*** DATA EXTRACT

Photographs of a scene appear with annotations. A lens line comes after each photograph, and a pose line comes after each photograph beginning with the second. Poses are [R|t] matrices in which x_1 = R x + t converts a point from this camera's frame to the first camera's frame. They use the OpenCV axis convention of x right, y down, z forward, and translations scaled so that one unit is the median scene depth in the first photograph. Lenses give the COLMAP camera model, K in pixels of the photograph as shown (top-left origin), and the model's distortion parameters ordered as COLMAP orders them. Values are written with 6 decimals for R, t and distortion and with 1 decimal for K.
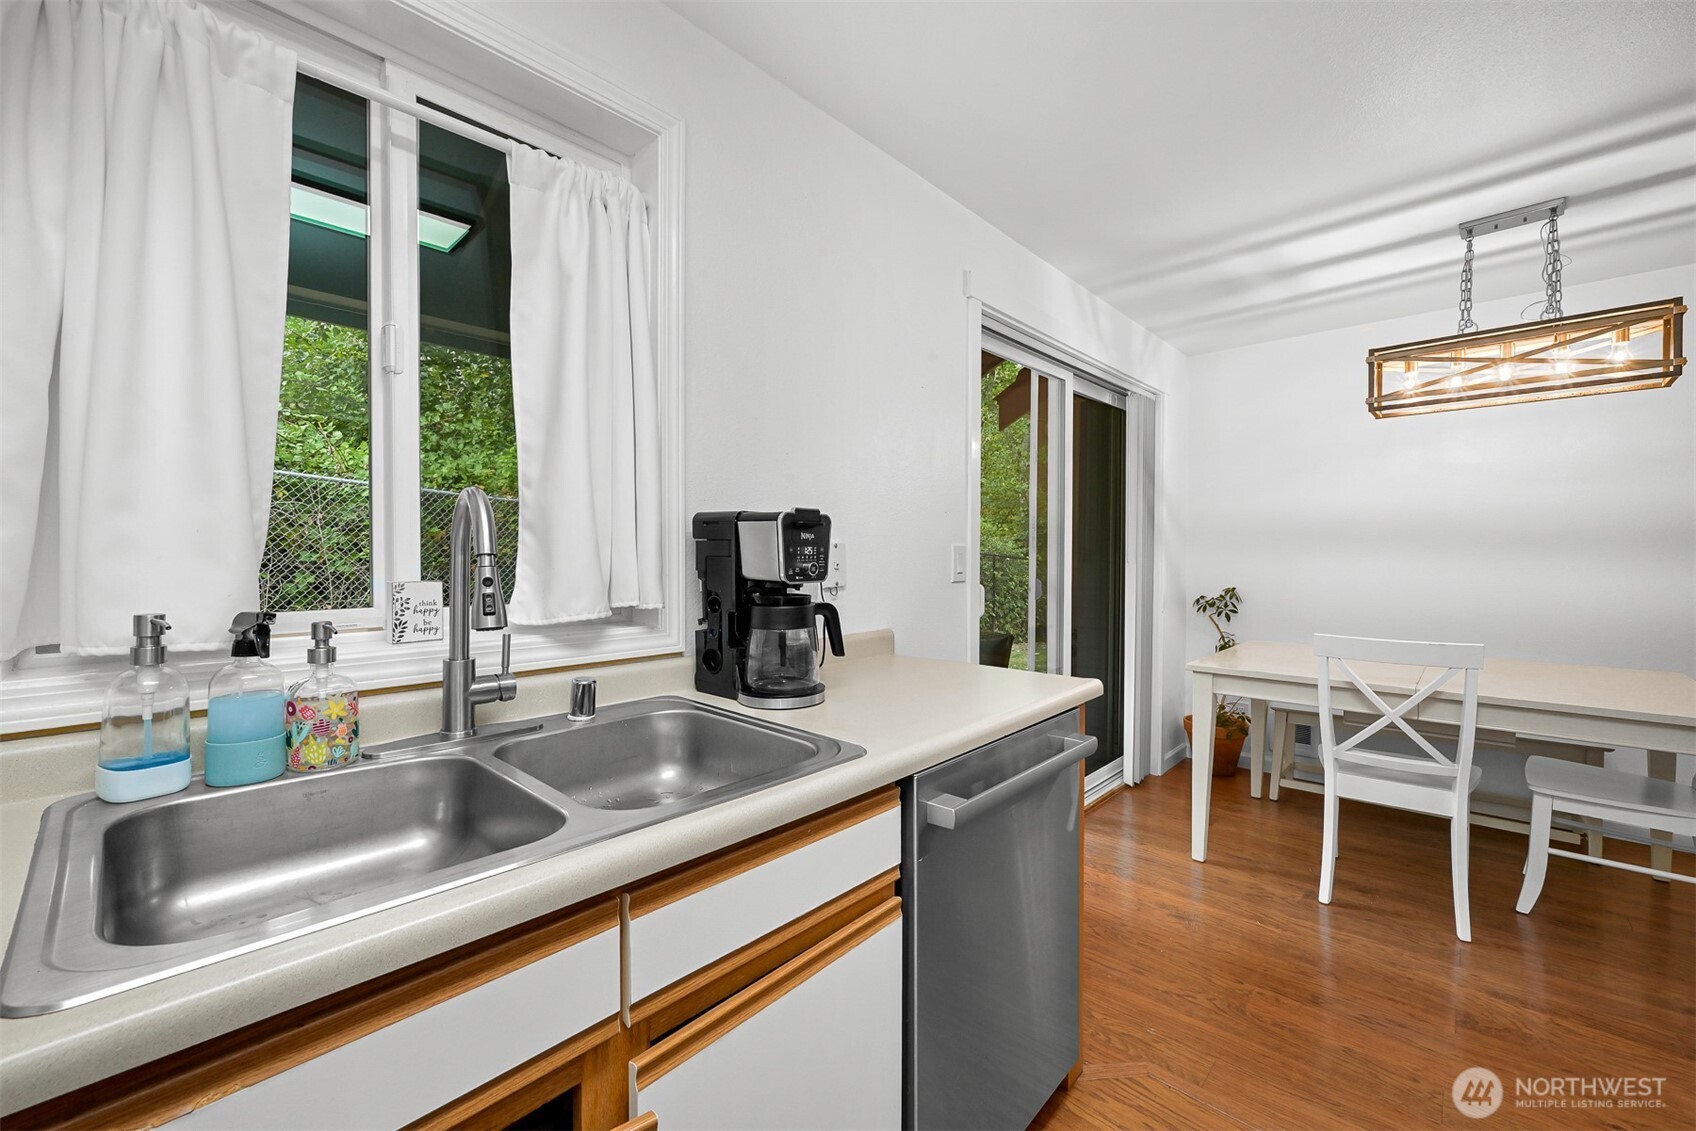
lens RADIAL K [[675.5, 0, 860.7], [0, 675.5, 562.7], [0, 0, 1]] dist [-0.001701, 0.000312]
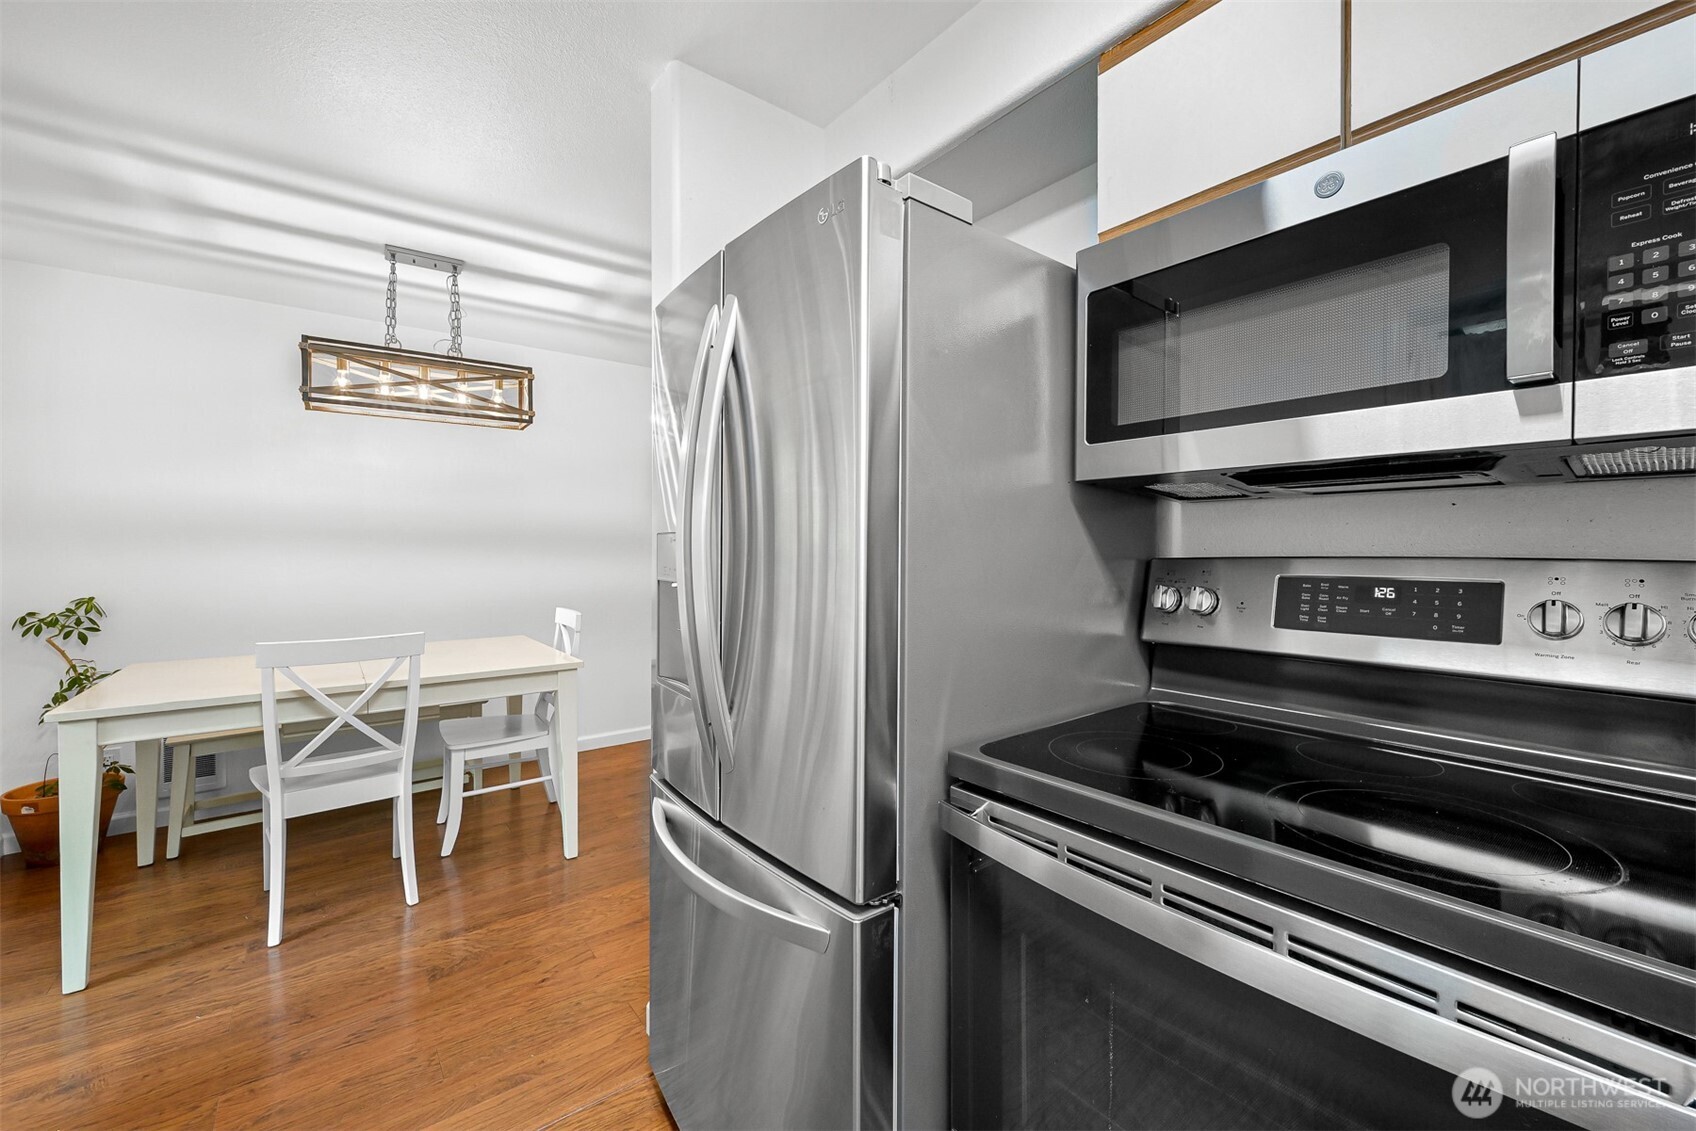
lens RADIAL K [[675.5, 0, 837.4], [0, 675.5, 555.3], [0, 0, 1]] dist [-0.001701, 0.000312]
pose [[0.174808, -0.007659, 0.984573, -0.050705], [0.015032, 0.999874, 0.005109, -0.000744], [-0.984488, 0.013907, 0.174901, 0.109858]]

******

REQUIRED ACTION:
Produce an exact copy of every line above, with the images left out.

ANSWER TO THIS PROBLEM:
Photographs of a scene appear with annotations. A lens line comes after each photograph, and a pose line comes after each photograph beginning with the second. Poses are [R|t] matrices in which x_1 = R x + t converts a point from this camera's frame to the first camera's frame. They use the OpenCV axis convention of x right, y down, z forward, and translations scaled so that one unit is the median scene depth in the first photograph. Lenses give the COLMAP camera model, K in pixels of the photograph as shown (top-left origin), and the model's distortion parameters ordered as COLMAP orders them. Values are written with 6 decimals for R, t and distortion and with 1 decimal for K.
lens RADIAL K [[675.5, 0, 860.7], [0, 675.5, 562.7], [0, 0, 1]] dist [-0.001701, 0.000312]
lens RADIAL K [[675.5, 0, 837.4], [0, 675.5, 555.3], [0, 0, 1]] dist [-0.001701, 0.000312]
pose [[0.174808, -0.007659, 0.984573, -0.050705], [0.015032, 0.999874, 0.005109, -0.000744], [-0.984488, 0.013907, 0.174901, 0.109858]]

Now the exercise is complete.